NRIデジタルで仕事をする前は、テクニカルエンジニアとして、ソリューション分野の製品開発や事業企画に携わっていました。ビジネスデザイナーへの転身は、新しいものをつくったり、曖昧な状況を形にしたりすることが得意で、ゼロからものごとを生み出すプロジェクトによく関わっていたことが背景にあります。それに加えて、私はものごとの本質を突き詰めて考えるのが好きです。例えば、あるシステムを設計するときに、生産性を上げるには設計のやり方から変えるべきではないか、UXデザインのコンセプトがよくないのではないか、その改善にはマーケティングを考えるべきではないか――と、どんどん掘り下げる。そのうちいつの間にか、ビジネスデザインの領域で仕事をするようになっていました。

お客さまから求められた、本質を突き詰める議論

こうした本質を突き詰める姿勢が、最近関わった仕事で、役に立つことがありました。スマートシティの中で新しい生活行動を生み出すことをテーマにしたプロジェクトです。
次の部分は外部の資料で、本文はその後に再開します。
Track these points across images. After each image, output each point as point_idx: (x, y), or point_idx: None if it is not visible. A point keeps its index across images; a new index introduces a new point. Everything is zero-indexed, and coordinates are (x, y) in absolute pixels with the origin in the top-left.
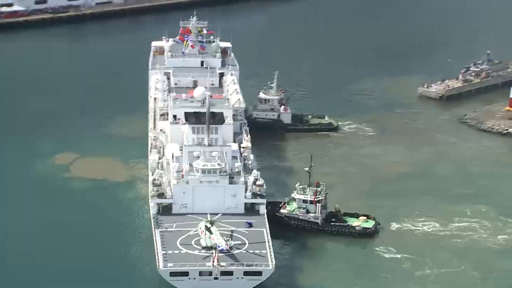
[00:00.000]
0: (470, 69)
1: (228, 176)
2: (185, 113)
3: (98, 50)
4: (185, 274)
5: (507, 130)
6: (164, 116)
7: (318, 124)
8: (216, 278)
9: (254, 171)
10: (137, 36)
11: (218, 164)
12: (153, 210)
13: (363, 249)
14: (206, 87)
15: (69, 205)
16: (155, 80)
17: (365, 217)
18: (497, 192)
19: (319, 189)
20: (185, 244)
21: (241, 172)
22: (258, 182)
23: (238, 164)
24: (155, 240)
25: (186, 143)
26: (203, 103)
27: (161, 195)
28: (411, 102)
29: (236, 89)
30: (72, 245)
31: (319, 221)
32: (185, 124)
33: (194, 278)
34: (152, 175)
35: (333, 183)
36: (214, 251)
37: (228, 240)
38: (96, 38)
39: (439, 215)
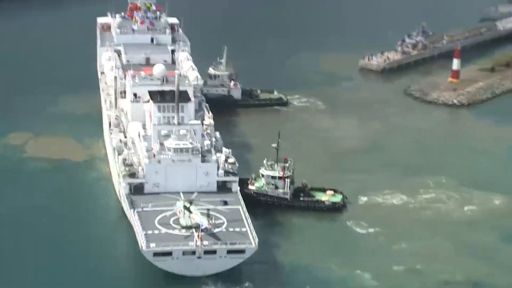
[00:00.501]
0: (406, 41)
1: (200, 155)
2: (149, 91)
3: (42, 25)
4: (169, 254)
5: (452, 101)
6: (121, 94)
7: (268, 99)
8: (199, 257)
9: (225, 149)
10: (81, 11)
11: (190, 143)
12: (125, 190)
13: (335, 224)
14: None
15: (30, 188)
16: (107, 57)
17: (332, 192)
18: (453, 163)
19: (287, 165)
20: (164, 224)
21: (212, 150)
22: (229, 160)
23: (207, 142)
24: (133, 221)
25: (154, 122)
26: (163, 81)
27: (132, 175)
28: (354, 75)
29: (191, 65)
30: (38, 231)
31: (288, 196)
32: (147, 102)
33: (177, 258)
34: (119, 154)
35: (293, 158)
36: (196, 230)
37: (210, 219)
38: (40, 14)
39: (404, 188)
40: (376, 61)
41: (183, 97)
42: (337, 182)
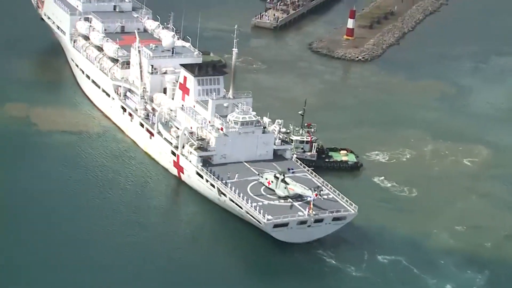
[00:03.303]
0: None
1: (262, 127)
2: (183, 64)
3: None
4: (285, 225)
5: (357, 57)
6: (125, 64)
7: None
8: (309, 226)
9: (278, 120)
10: None
11: (254, 116)
12: (197, 162)
13: (367, 182)
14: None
15: (71, 165)
16: (85, 27)
17: (345, 151)
18: (412, 116)
19: (312, 130)
20: (259, 195)
21: (267, 121)
22: (283, 130)
23: (254, 113)
24: (233, 195)
25: (195, 95)
26: (172, 52)
27: (202, 148)
28: (250, 32)
29: (173, 34)
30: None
31: (315, 158)
32: (166, 74)
33: (291, 228)
34: (171, 127)
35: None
36: (294, 200)
37: (318, 190)
38: None
39: (397, 143)
40: (268, 19)
41: (218, 70)
42: (331, 140)
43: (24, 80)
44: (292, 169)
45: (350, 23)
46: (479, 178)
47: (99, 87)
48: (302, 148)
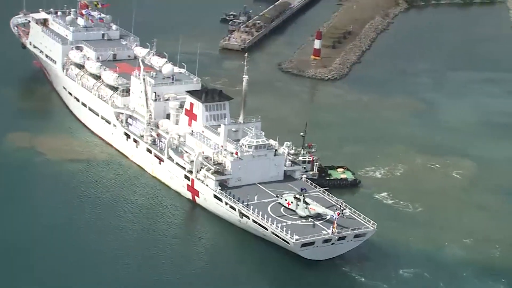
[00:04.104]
0: (235, 20)
1: (273, 149)
2: (189, 91)
3: None
4: (312, 243)
5: (327, 76)
6: (127, 92)
7: None
8: (333, 244)
9: (286, 142)
10: None
11: (266, 139)
12: (214, 186)
13: (373, 198)
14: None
15: (87, 194)
16: (80, 56)
17: (342, 169)
18: (394, 132)
19: (313, 150)
20: (281, 215)
21: (277, 144)
22: (291, 152)
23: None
24: (257, 217)
25: (203, 120)
26: (172, 80)
27: (219, 172)
28: (219, 54)
29: (166, 61)
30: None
31: (316, 177)
32: (169, 100)
33: (317, 246)
34: (181, 152)
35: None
36: (315, 220)
37: (340, 209)
38: None
39: (388, 159)
40: (235, 41)
41: (223, 96)
42: (323, 159)
43: (16, 109)
44: (305, 189)
45: (317, 44)
46: (472, 191)
47: (97, 114)
48: (304, 168)
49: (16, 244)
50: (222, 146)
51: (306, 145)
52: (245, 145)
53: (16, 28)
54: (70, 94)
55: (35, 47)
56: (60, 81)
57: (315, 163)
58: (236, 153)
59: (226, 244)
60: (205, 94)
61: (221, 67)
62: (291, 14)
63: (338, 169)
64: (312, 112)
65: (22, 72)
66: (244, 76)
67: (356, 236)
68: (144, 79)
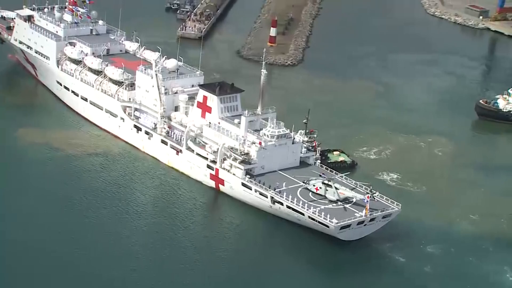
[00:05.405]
0: (182, 9)
1: (292, 138)
2: (204, 85)
3: None
4: (349, 226)
5: (286, 62)
6: (132, 86)
7: None
8: (365, 225)
9: (300, 130)
10: None
11: (286, 129)
12: (242, 175)
13: (375, 179)
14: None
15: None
16: (77, 51)
17: (337, 152)
18: (368, 115)
19: (315, 135)
20: (312, 200)
21: (292, 133)
22: (305, 139)
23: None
24: (291, 203)
25: (218, 112)
26: (177, 73)
27: (246, 162)
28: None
29: (159, 54)
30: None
31: (319, 161)
32: (177, 94)
33: (352, 228)
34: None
35: None
36: (345, 203)
37: (371, 192)
38: None
39: (374, 140)
40: (192, 30)
41: (235, 88)
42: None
43: (10, 104)
44: (323, 174)
45: (273, 32)
46: (458, 168)
47: (101, 108)
48: None
49: (42, 239)
50: (242, 137)
51: (308, 131)
52: (267, 135)
53: None
54: (67, 88)
55: (21, 42)
56: (53, 76)
57: (318, 148)
58: (260, 143)
59: (256, 228)
60: (219, 88)
61: (186, 56)
62: (230, 0)
63: (334, 152)
64: (286, 98)
65: (1, 67)
66: (262, 70)
67: (384, 216)
68: (156, 74)
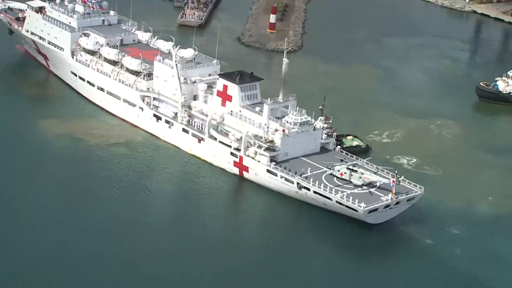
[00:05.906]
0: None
1: (313, 125)
2: (224, 74)
3: None
4: (376, 209)
5: (287, 48)
6: (149, 76)
7: None
8: (390, 208)
9: (320, 117)
10: None
11: (307, 116)
12: (268, 162)
13: (391, 163)
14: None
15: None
16: (92, 42)
17: (351, 136)
18: (373, 99)
19: (331, 121)
20: (338, 185)
21: (312, 119)
22: (324, 125)
23: None
24: (318, 188)
25: (239, 100)
26: (194, 62)
27: (270, 149)
28: (178, 31)
29: (173, 44)
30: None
31: (335, 145)
32: (196, 83)
33: (379, 211)
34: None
35: None
36: (369, 187)
37: (396, 176)
38: None
39: (384, 124)
40: (192, 18)
41: (254, 77)
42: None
43: (26, 96)
44: (344, 159)
45: (272, 18)
46: (469, 149)
47: (119, 98)
48: None
49: (70, 228)
50: (265, 124)
51: (323, 117)
52: (290, 123)
53: (1, 15)
54: (82, 79)
55: (33, 33)
56: (67, 67)
57: (334, 134)
58: (283, 131)
59: (282, 213)
60: (239, 77)
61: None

お客さまからは、その構想やサービス内容を考えるうえで、「答えが想像できる安易なコンセプトや、落としどころありきのサービスは要らない。人間がとらえる価値観やコミュニケーションのあり方について本質的な議論をまず行ってほしい」と要望されました。
お客さまから、着地点を決めず、まっ白な状態から本質的な議論を積み上げるよう求められたのは、私にとって初めての経験で、とても新鮮でした。とはいえ「このような考え方のサービスなら収益も得られるのでは?」と提案したところ、「落としどころありきのサービスを検討すれば、従来と変わらないものしか生まれない。それでは意味がない」と言われ、腹落ちしました。

機能の実装から、新しい価値を生むステージへ

このような思考の深掘りをしたうえで、お客さまのDXを支えていくことは、今後とても重要になるでしょう。数年前までは、DXといっても、既存業務をデジタル化するためのAIやIoTの実装にとどまっていました。やるべきことが明確で、ノウハウを切り出すスタイルでのサポートが多かったと記憶しています。
近年は、DX本来の意味である、デジタルの力で新しい価値を生み世の中を良くするという段階に進んだと感じます。それを実現するためには、本質を突き詰めたうえでの実装が不可欠です。NRIデジタルには、私と似たような考え方を持つメンバーが揃っており、未知の分野に挑戦する余力も備わっています。答えがなく、不確実性の高い状況下では、私たちはDX推進の稀有なパートナーになることができると思っています。

新しい選択肢と行動変容で、多様性のある社会に

今後のDXにおいて、ゼロから新しい価値を生みだす大切さを述べましたが、これに関連してぜひ取り組んでみたいことの一つが、社会価値の創出です。
現在の私たちは、安いか高いか、高品質か低品質かといった、経済価値に基づく選択肢でモノを買っています。そこに、例えば、環境負荷の低減や社会資源の最適分配といった課題にも配慮した選択肢を増やし、金銭だけに頼らない行動変容や商流を起こしていく。そうすれば、多様性のある、よりよい方向に社会が変わっていくと思います。
このためには、社会価値をインセンティブとした新しいマーケティング・アプローチを考える必要があるでしょう。また、複数の企業や業界と連携して、新しいビジネスや仕組みをつくることも必要です。深く掘り下げれば、アイデアはまだいろいろとありますが、ともかく今は、多様性のある面白い社会を目指して、お客さまと一緒にできることを愚直に進めていきたいと思っています。